Der Koalitionsstreit um die Zukunft der deutschen Kernkraftwerke ist nicht beendet. Denn die FDP will sich mit dem Laufzeitende im April nicht zufrieden geben. Das machten die Liberalen bei ihrem traditionellen Dreikönigstreffen in Stuttgart deutlich.

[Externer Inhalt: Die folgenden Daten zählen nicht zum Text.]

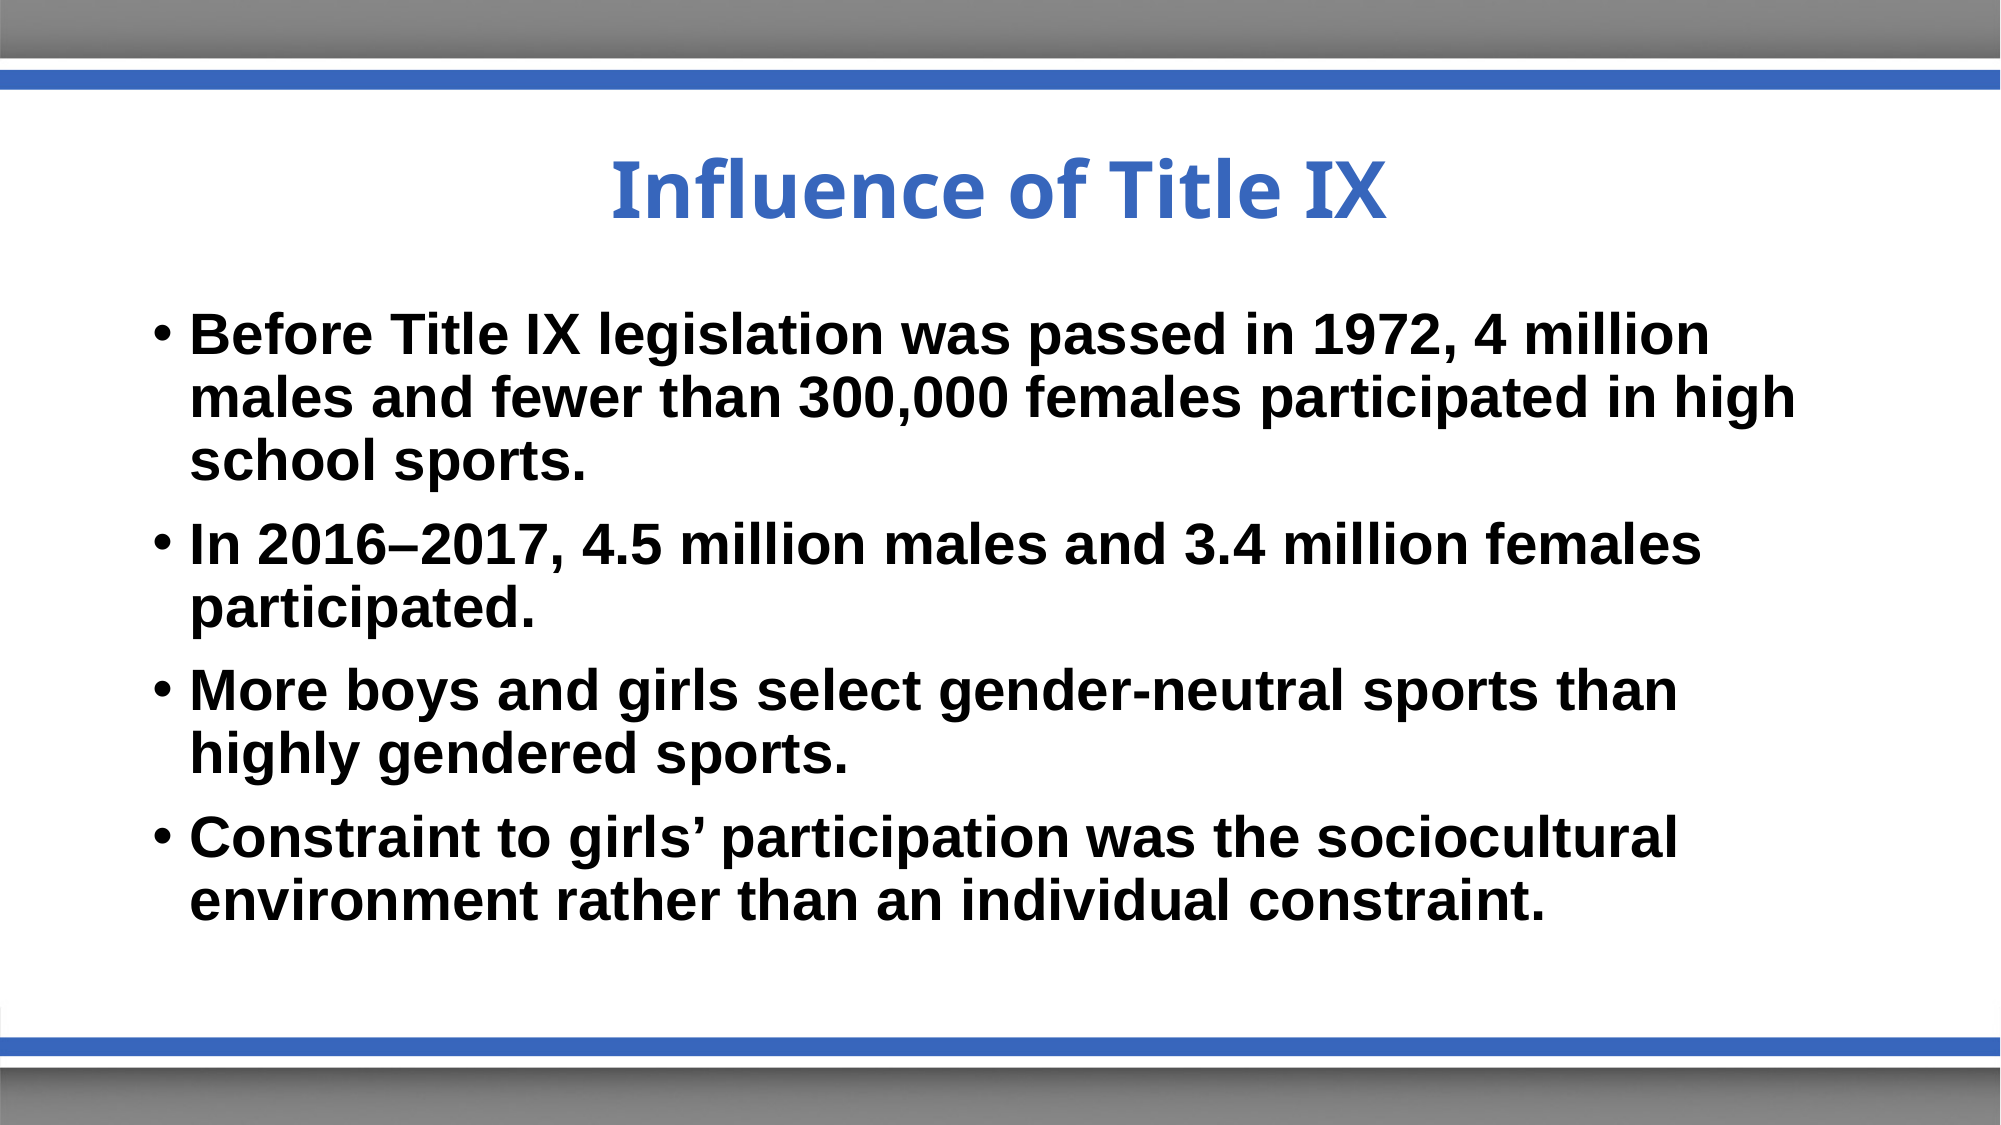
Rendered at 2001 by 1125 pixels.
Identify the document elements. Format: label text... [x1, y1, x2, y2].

title Influence of Title IX [137, 159, 1863, 227]
list Before Title IX legislation was passed in 1972, 4 million males and fewer than 300,000 females participated in high school sports. In 2016–2017, 4.5 million males and 3.4 million females participated. More boys and girls select gender-neutral sports than highly gendered sports. Constraint to girls’ participation was the sociocultural environment rather than an individual constraint. [137, 296, 1863, 981]
picture [0, 0, 2001, 1125]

Den Aufschlag hat Verkehrsminister Volker Wissing gemacht. In der Frankfurter Allgemeinen Zeitung forderte er direkt nach Neujahr eine unabhängige Expertenkommission über eine weitere Laufzeitverlängerung der Atomkraftwerke entscheiden zu lassen. „Wir brauchen jetzt keinen politischen Streit und keine Rechthaberei, sondern wir brauchen eine fachliche Antwort auf die Frage, wie wir stabile und bezahlbare Energieversorgung sicherstellen können und gleichzeitig unsere Klimaschutzziele erreichen“, sagte er der Zeitung. „Wenn wir es politisch nicht diskutieren wollen, dann müssen wir es wissenschaftlich klären.“
Eine Volkswirtschaft wie Deutschland müsse ein Konzept für Energiesicherheit und Energieversorgung haben, so der aus dem Iran stammende FDP-Politiker, der in Nordrhein-Westfalen aufgewachsen ist. „Ein Konzept, das im Einklang ist mit der Realität. Ein Konzept ohne Denkverbote und Ideologie. Ein Konzept, das vor allem technologieoffen ist und Techniken wie Schiefergasförderung aber auch die Frage der Laufzeitverlängerung nach April 2023 beinhaltet.“ Beide Punkte, die heimische Erdgasgewinnung mittels Fracking und den Weiterbetrieb der klimafreundlichen, voll funktionstüchtigen Atomkraftwerke, lehnen die Grünen strikt ab.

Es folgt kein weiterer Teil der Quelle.